▸ **GIVEN MATERIAL**

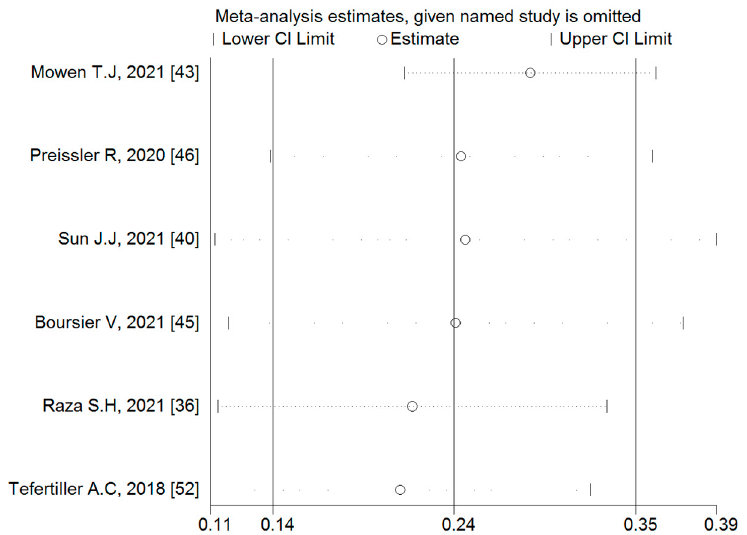
Figure 8. The sensitivity analysis plot assessing the small study effects in the estimated pooled Fisher’s z-score in the association between binge-watching and anxiety.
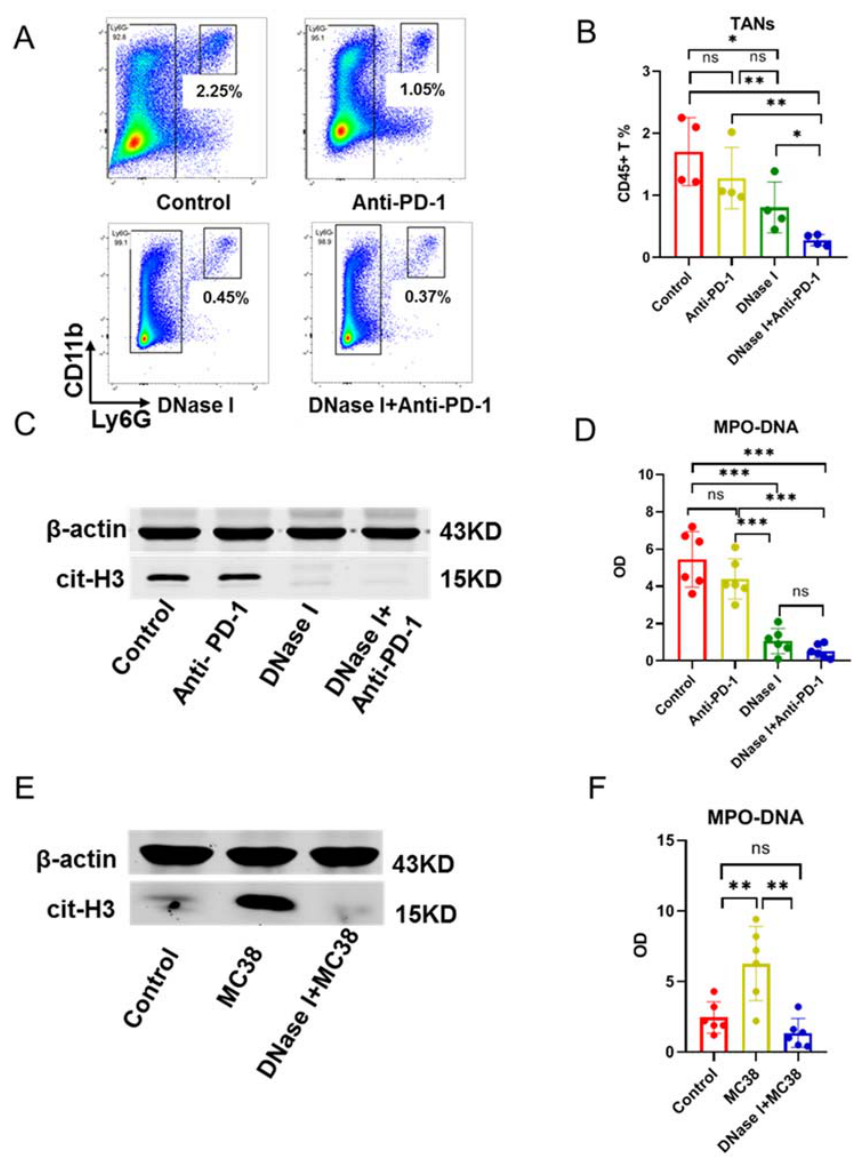
Figure 2. DNase I inhibits MC38 tumor cell ‐ induced TANs to form NETs in tumors. ( A , B ) Percentage of TANs within the tumor from mice with different treatments; n = 4 mice/group. ( C ) The cit-H3 protein levels in the tumor from mice with different treatments; n = 6 mice/group. ( D ) MPO-DNA levels in the serum from mice with different treatments; n = 6 mice/group. ( E ) The cit-H3 protein levels in the neutrophils with different stimulations; n = 6 mice/group. ( F ) MPO-DNA levels in the medium of neutrophils with different stimulations; n = 6 mice/group. The graphs show the means ± SD ( B , D ). ANOVA was performed with adjustment for multiple comparisons for ( B , D , F ). Note: * p < 0.05, ** p < 0.01, *** p < 0.001; NS: not significant. All statistical tests used in this figure were two-sided and p < 0.05 was considered statistically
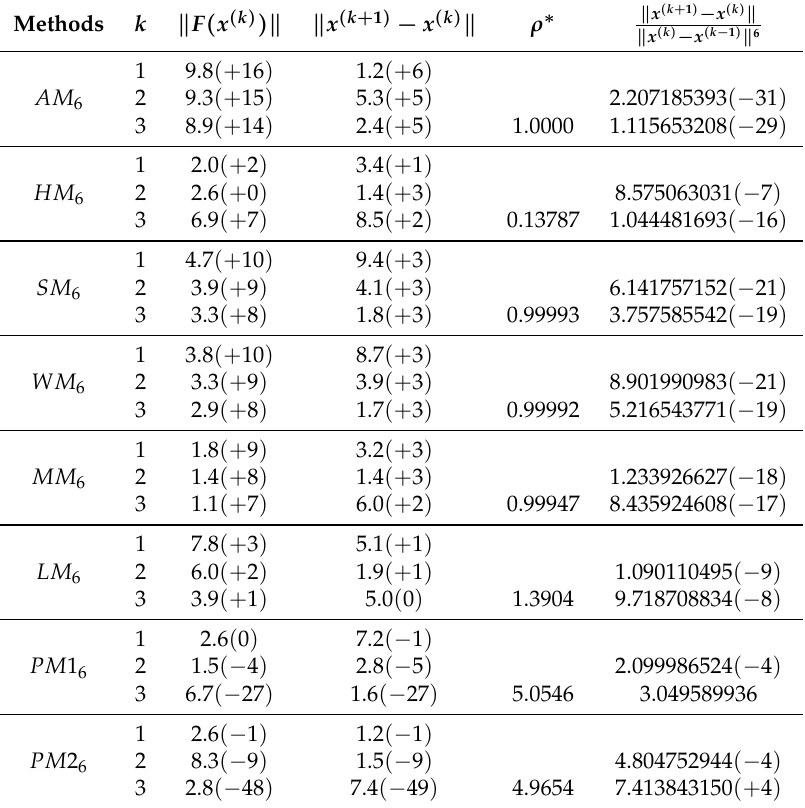
Table 3. Comparisons of methods on Van der Pol equation in Example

▸ **TASK TO COMPLETE**
Restate all of the material above word for word, excluding the pictures.

▸ **OUTPUT BELOW**
Figure 8. The sensitivity analysis plot assessing the small study effects in the estimated pooled Fisher’s z-score in the association between binge-watching and anxiety.
Figure 2. DNase I inhibits MC38 tumor cell ‐ induced TANs to form NETs in tumors. ( A , B ) Percentage of TANs within the tumor from mice with different treatments; n = 4 mice/group. ( C ) The cit-H3 protein levels in the tumor from mice with different treatments; n = 6 mice/group. ( D ) MPO-DNA levels in the serum from mice with different treatments; n = 6 mice/group. ( E ) The cit-H3 protein levels in the neutrophils with different stimulations; n = 6 mice/group. ( F ) MPO-DNA levels in the medium of neutrophils with different stimulations; n = 6 mice/group. The graphs show the means ± SD ( B , D ). ANOVA was performed with adjustment for multiple comparisons for ( B , D , F ). Note: * p < 0.05, ** p < 0.01, *** p < 0.001; NS: not significant. All statistical tests used in this figure were two-sided and p < 0.05 was considered statistically
Table 3. Comparisons of methods on Van der Pol equation in Example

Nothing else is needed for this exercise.